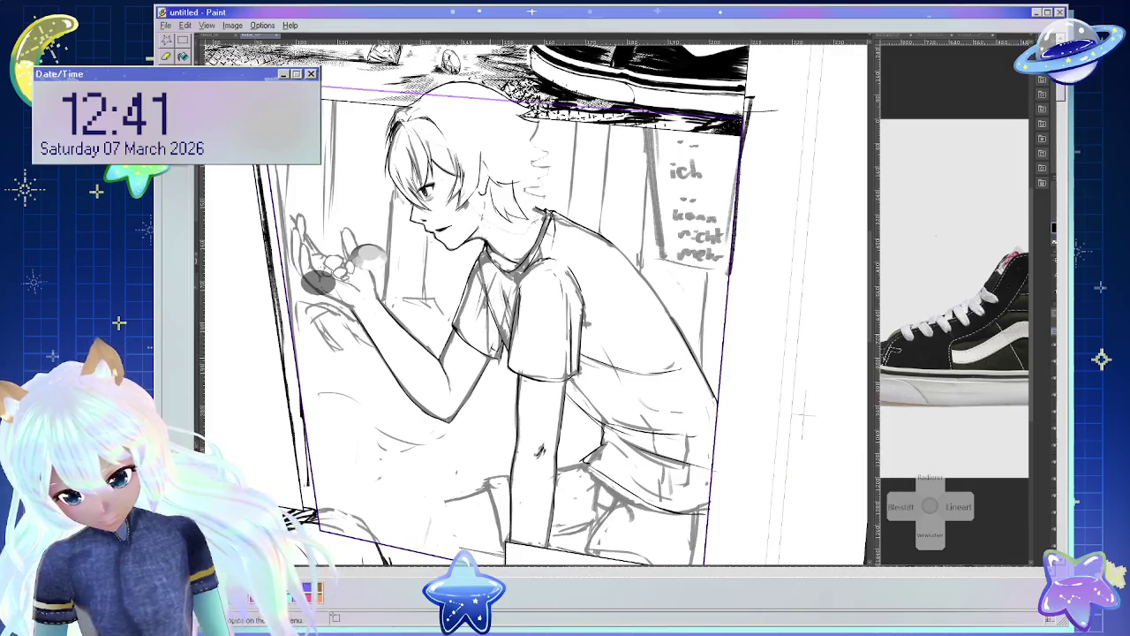
{"action": "scroll", "coordinate": [530, 300], "scroll_direction": "down", "scroll_amount": 2}
Undo a stray vertical stroke beside the boy panel's right border, then re-angle the view.
{"action": "left_click_drag", "start_coordinate": [655, 519], "coordinate": [640, 432]}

----

_What you have to do_:
Please provide an exact transcription of each line from the one holding "Undo a stray" through the final line of the data above.

_Answer to this task_:
Undo a stray vertical stroke beside the boy panel's right border, then re-angle the view.
{"action": "left_click_drag", "start_coordinate": [655, 519], "coordinate": [640, 432]}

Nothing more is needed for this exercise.